Saturday, October 17, 2009

Shake, Rattle and Book - SF Earthquake 1989

Any memoir of the San Francisco 1989 earthquake must begin with my old friend, Victor di Suvero.



He had everything to do with my whereabouts and frame of mind in that moment.  On October 17 at 5:04 p.m., I was sipping an espresso at Caffe Roma in San Francisco's North Beach.  It was the happiest day of my life yet.  I had spent the afternoon with Scott Beach, Gerry Nicosia, and Victor di Suvero dwaddling over a late lunch, practicing for our reading, "Love in the Afternoon," for the San Francisco Poetry Festival opener.  It was a raucus afternoon with many bottles of red wine emptied and booming poets' voices bouncing off the room Victor rented for our lunch in the back of a restarant that had some Beat associations. 
Victor di Suvero at Pennywhistle Press Santa Fe, NM Office 2008




That day, I remember noting the faded red and very flocked wallpaper, the nicks and bare streaks in old captain's chairs where we sat.  Clearly, we were all happy about a free lunch. We shreiked with laughter at Victor's sly jokes.  Gerry promised to read one of my favorite Verlaine poems in French and took a copy of the book.

Scott Beach

Scott, a legendary member of The Committee and a long time DJ on KKHI (a renown classical music station the Bay Area), was sad--as he emptied his bottle, he seemed to come alive.  What a witty and quick mind!  I also knew Scott's wife, Neva. 

It was a giddy day--and not just from the wine.  My chapbook, The Sum Complexities of the Humble Field, was being published by Pennywhistle Press, a passionate project of Victor's.  He savors the role of editor, but is also a fine poet.  The book party was scheduled for later on at City Light's books.  It was also the launch of Pennywhistle Press' series which was designed to release six chapbooks in "passport design" every year.  Very ambitious, but Victor knew no bounds. 
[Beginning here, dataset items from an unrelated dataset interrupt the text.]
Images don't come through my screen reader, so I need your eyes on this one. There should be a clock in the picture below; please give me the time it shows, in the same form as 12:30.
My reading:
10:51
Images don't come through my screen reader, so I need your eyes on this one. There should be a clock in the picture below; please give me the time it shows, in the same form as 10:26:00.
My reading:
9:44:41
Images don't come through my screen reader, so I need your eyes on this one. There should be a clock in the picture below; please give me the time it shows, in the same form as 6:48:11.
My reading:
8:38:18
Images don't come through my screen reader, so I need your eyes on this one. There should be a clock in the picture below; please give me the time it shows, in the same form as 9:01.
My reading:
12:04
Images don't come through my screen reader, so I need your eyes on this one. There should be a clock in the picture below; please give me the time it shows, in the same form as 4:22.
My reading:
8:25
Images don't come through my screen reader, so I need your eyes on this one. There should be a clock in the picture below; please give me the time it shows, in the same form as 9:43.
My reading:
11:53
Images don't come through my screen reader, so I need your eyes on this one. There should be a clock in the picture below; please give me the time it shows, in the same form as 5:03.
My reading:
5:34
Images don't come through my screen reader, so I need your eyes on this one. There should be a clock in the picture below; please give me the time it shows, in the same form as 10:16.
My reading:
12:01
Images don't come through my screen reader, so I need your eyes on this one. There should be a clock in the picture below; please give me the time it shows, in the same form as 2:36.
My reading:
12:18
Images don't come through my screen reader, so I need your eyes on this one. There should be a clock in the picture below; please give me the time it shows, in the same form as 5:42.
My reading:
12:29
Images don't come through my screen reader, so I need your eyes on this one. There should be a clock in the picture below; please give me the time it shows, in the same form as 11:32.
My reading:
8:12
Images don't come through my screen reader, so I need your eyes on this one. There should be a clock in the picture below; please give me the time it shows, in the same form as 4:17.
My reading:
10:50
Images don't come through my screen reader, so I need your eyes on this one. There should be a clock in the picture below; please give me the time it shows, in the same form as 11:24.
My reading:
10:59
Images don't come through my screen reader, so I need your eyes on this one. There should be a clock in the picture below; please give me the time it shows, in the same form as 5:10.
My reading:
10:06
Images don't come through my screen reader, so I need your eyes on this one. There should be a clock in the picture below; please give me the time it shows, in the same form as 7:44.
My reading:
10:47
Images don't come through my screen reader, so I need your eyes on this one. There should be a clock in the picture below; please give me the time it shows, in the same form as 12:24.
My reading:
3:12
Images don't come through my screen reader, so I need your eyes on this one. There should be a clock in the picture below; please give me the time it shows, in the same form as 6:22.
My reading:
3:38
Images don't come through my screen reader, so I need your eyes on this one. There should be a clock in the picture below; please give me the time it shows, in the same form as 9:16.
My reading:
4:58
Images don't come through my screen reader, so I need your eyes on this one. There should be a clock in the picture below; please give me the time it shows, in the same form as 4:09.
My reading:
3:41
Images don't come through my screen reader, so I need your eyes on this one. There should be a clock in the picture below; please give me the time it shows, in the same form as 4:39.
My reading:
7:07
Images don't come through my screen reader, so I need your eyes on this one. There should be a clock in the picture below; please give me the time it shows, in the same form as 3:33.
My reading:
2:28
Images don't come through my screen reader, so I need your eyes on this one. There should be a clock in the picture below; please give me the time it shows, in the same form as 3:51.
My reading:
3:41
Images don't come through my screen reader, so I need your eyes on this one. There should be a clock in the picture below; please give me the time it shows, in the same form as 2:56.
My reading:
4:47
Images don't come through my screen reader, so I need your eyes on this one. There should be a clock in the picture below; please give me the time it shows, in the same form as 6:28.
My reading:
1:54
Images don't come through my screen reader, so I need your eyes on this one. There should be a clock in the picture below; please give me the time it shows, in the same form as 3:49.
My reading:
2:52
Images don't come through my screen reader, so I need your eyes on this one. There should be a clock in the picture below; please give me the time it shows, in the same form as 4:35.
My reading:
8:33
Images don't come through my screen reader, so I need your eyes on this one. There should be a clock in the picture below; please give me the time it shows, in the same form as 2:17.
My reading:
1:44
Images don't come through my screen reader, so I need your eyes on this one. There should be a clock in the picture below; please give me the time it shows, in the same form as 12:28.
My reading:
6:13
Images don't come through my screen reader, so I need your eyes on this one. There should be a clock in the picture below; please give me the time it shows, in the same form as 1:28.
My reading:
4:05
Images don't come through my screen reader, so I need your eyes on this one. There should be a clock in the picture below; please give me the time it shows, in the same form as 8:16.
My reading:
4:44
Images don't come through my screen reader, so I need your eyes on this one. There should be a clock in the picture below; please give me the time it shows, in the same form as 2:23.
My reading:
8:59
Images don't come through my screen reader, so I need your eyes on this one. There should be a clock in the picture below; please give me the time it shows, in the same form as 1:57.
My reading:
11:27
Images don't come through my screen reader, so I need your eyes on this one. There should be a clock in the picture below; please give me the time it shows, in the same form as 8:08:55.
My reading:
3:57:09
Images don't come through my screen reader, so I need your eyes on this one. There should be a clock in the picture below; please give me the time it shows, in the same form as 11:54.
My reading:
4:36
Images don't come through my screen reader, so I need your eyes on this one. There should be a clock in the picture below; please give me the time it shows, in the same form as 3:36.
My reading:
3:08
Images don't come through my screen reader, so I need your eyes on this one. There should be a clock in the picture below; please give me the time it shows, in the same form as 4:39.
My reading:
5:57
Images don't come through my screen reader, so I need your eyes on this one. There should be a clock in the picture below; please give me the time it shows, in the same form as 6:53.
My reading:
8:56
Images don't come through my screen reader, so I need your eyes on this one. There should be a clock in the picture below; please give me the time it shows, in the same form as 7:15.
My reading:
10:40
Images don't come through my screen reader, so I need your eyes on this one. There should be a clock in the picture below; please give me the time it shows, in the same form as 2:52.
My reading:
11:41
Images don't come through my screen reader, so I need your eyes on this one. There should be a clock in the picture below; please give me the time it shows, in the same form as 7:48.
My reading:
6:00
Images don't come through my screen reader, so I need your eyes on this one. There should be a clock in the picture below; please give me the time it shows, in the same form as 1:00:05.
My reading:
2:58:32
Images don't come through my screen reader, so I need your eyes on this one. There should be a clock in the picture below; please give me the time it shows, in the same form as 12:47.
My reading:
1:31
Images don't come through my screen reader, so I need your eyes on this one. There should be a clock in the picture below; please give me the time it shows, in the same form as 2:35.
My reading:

When the rehearsal ended, I declined the offer of a lift.  I wanted to walk, stride through the small streets of the Marina up to North Beach proper, dallying along the way to let small miracles and heart-thumping light sweep my head free of intellectual notions.  San Francisco, the city of multiple small pleasures and intense beauty.  I have always loved it.

Striding along, I thought of San Francisco's racy past.  I was making my way through the Barbery Coast area when I thought about the 1906 earthquake--and how wonderful it was that there were still survivors who gathered at Lotta's Fountain each year to celebrate their experience.  And that was all the thought I gave to earthquakes.  Other things occupied me: the snapping blue skies; the water flowing superfiscially over the bay as if over a mirror.

I thought of my wonderful friends who were coming that evening for the party: other writers, many of my music-related pals, artists and visionaries.  My interns from Food First were coming.  One, Uri, was bringing a huge wheel of cheese and a case of wine to the party.  He had stopped to pick up the supplies after class at UC Berkeley in his little Volkswagon convertible.  We were set to go.

With such happiness in my head, I saw the open windows of Caffe Roma.  It was empty, around 4 p.m., so I took a seat there, breathing in the tropical air and ordering lazily.  When the espresso came, I remember thinking how wonderful life was.  My life was far from perfect, but on that day, I was happy, really happy.


After our party at City Lights, we scheduled a real wingding at Spec's Bar across the alleyway.  Spec's is a real San Francisco haunt.  The place is small, rather like sitting in a train car. 
Elly, Spec's daughter at the bar in Spec's


One wall is one step of liquor after another, across a mirror.  Spec Simmons -- who founded the bar and who was still the bar tender -- was getting ready for the influx from City Lights when the earthquake struck.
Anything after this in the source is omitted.